Direction 1: Name every person identified by full name in the mailing-list excerpt.
Direction 2: Carry on the mailing-list excerpt from the point where it stops.

Excerpt provided:
Posted by Sebastian Frehmel <uh...@stud.uni-karlsruhe.de>.
I agree with you. I did not think of threads though using them nearly 
all the time :)
Assigning the getters/setters to the workbook looks very plausible.

Thanks Nick!


Zitat von Nick Burch <ni...@torchbox.com>:

> On Wed, 21 May 2008, Daniel Noll wrote:
>>> But in my eyes having a (static) method called 
>>> HSSFCell.setMissingCellPolicy(MissingCellPolicy policy) in addition 
>>> to the normal HSSFCell getCell(short cellNum) would do a better job 
>>> than the MissingCellPolicy being set everytime getCell is called. 
>>> The standard MissingCellPolicy would be set to 
>>> RETURN_NULL_AND_BLANK. Existing code could be edited with minimal 
>>> effort using my suggestion.
>>
>> Personally I dislike static methods.  You never know when some other 
>> code running in the same JVM will set a value which you thought was 
>> untouchable.
>
> I agree. I could well see the case where you have two servlets on a 
> machine, one wanting one policy, one wanting another. POI needs to be 
> thread safe, and I have previously rejected patches that broke this.

Dataset entries:
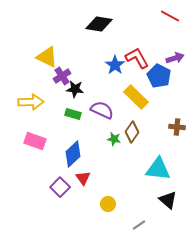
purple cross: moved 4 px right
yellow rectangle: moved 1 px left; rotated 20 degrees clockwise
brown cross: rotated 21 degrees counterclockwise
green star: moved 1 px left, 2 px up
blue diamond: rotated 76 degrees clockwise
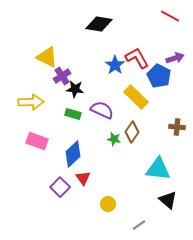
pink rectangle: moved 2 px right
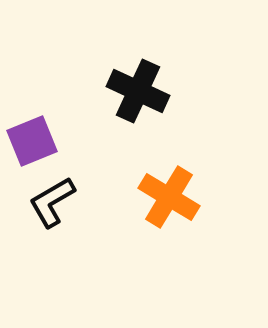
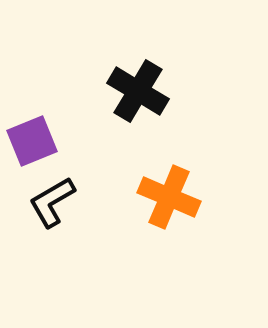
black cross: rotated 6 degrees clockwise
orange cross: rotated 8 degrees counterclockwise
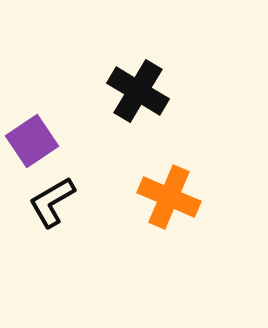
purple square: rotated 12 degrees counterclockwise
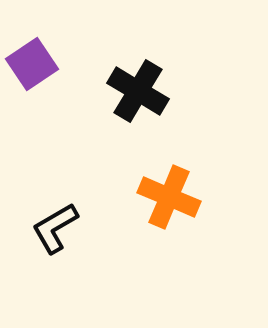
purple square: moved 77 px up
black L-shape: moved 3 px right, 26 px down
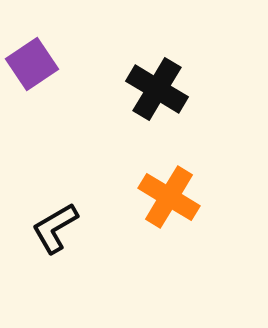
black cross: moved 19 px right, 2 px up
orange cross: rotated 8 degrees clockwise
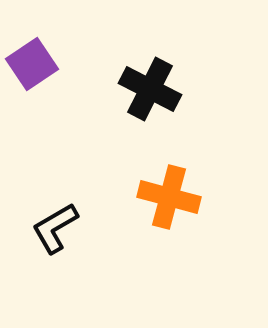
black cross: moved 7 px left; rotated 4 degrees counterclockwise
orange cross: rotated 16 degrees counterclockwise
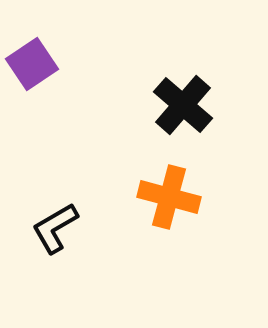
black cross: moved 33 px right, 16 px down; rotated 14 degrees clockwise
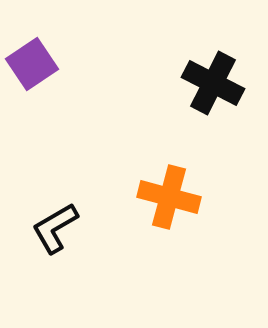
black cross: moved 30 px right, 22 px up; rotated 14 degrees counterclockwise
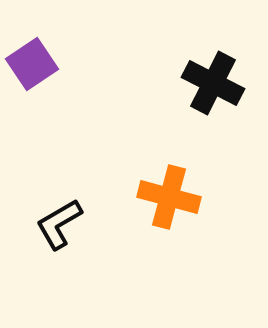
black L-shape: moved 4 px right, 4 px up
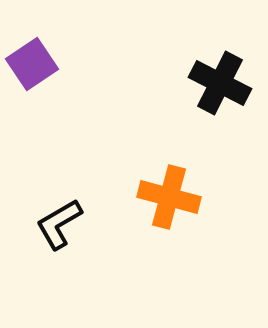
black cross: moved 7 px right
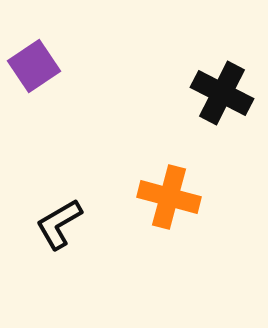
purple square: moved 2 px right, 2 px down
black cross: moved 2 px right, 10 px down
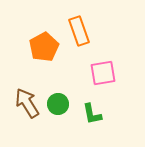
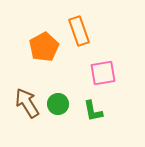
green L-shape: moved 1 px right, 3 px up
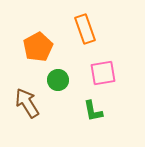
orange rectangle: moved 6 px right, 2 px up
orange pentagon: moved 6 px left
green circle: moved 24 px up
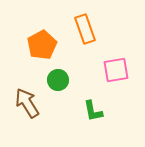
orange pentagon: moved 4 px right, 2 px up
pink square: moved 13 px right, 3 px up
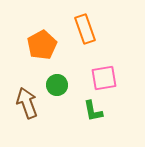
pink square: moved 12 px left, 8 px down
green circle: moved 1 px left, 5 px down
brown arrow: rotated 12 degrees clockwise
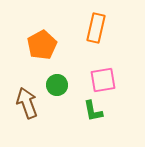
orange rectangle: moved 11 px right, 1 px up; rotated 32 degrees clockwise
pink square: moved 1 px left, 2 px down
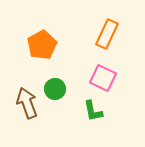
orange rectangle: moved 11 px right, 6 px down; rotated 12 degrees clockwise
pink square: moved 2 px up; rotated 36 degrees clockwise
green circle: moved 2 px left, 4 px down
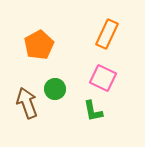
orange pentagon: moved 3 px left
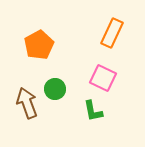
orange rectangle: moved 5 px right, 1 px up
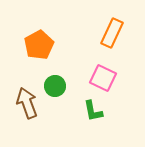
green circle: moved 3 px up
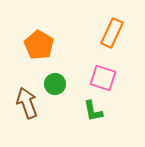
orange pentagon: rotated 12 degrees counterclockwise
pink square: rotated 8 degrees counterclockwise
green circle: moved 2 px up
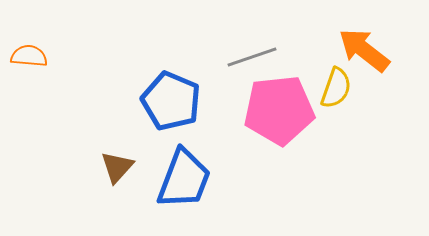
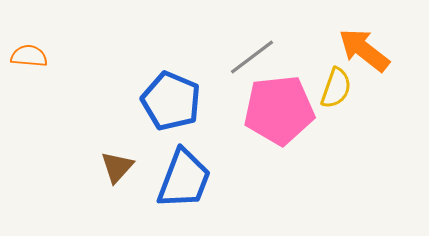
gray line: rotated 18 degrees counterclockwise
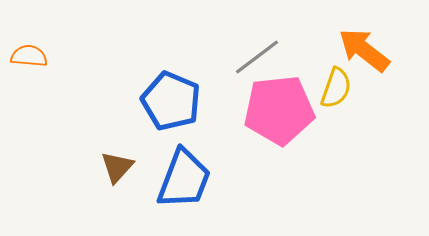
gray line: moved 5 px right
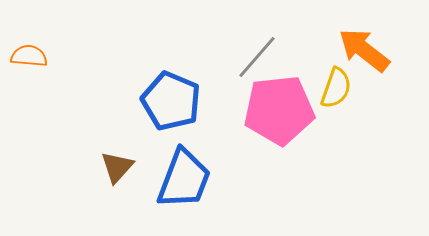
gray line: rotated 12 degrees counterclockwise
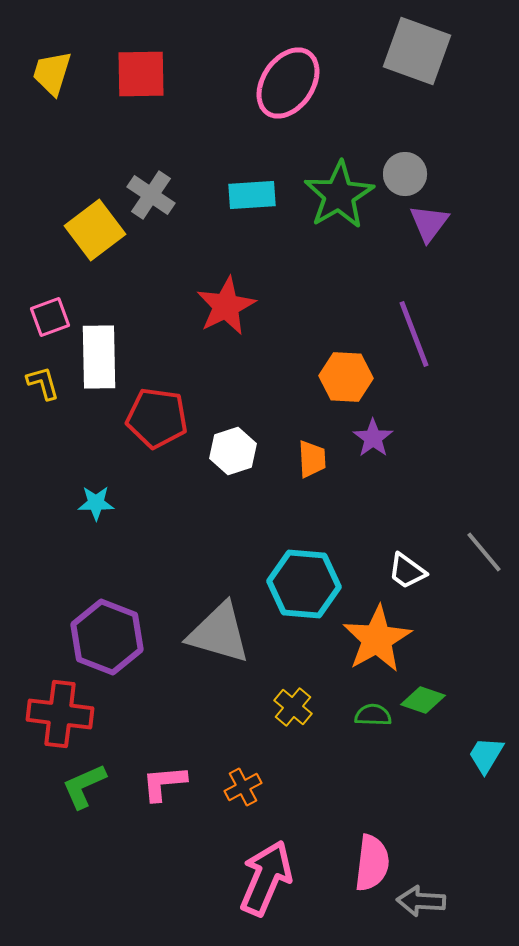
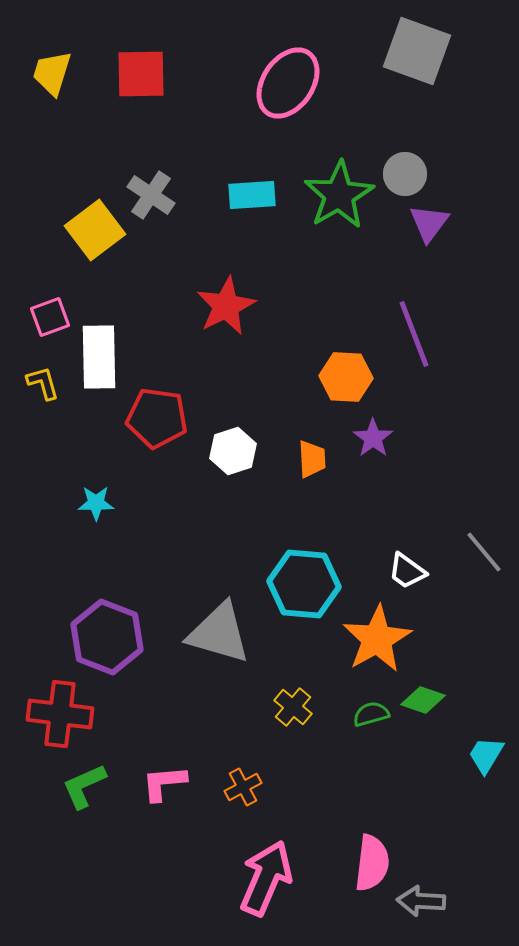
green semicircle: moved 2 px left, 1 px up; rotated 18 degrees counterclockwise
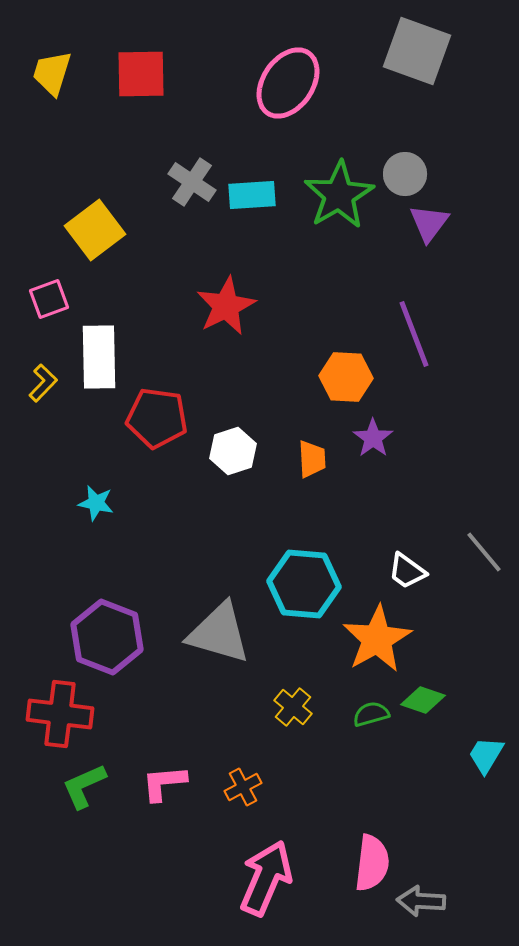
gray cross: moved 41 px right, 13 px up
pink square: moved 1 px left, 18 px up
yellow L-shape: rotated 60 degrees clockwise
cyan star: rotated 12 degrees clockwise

Task result 1: Sebastian Frehmel, Nick Burch, Daniel Noll

Task result 2:
>
>> Alternatively there could be some way of setting it via the 
>> top-level workbook object (that way your workbook is isolated from 
>> one opened by someone else's code which has different 
>> requirements...) but I'm not sure how plausible that is.
>
> HSSFRow has a reference to its parent HSSFWorkbook, so it should be 
> fairly easy. We'd then have:
>  row.getCell(num) - existing method, would now use policy off workbook
>  row.getCell(num,Policy) - new method, uses specified policy
>  workbook.getPolicy() - default workbook policy is as now (null & blanks)
>  workbook.setPolicy(Policy) - sets a new policy, used by all calls after that
>
> Does that look sensible to everyone?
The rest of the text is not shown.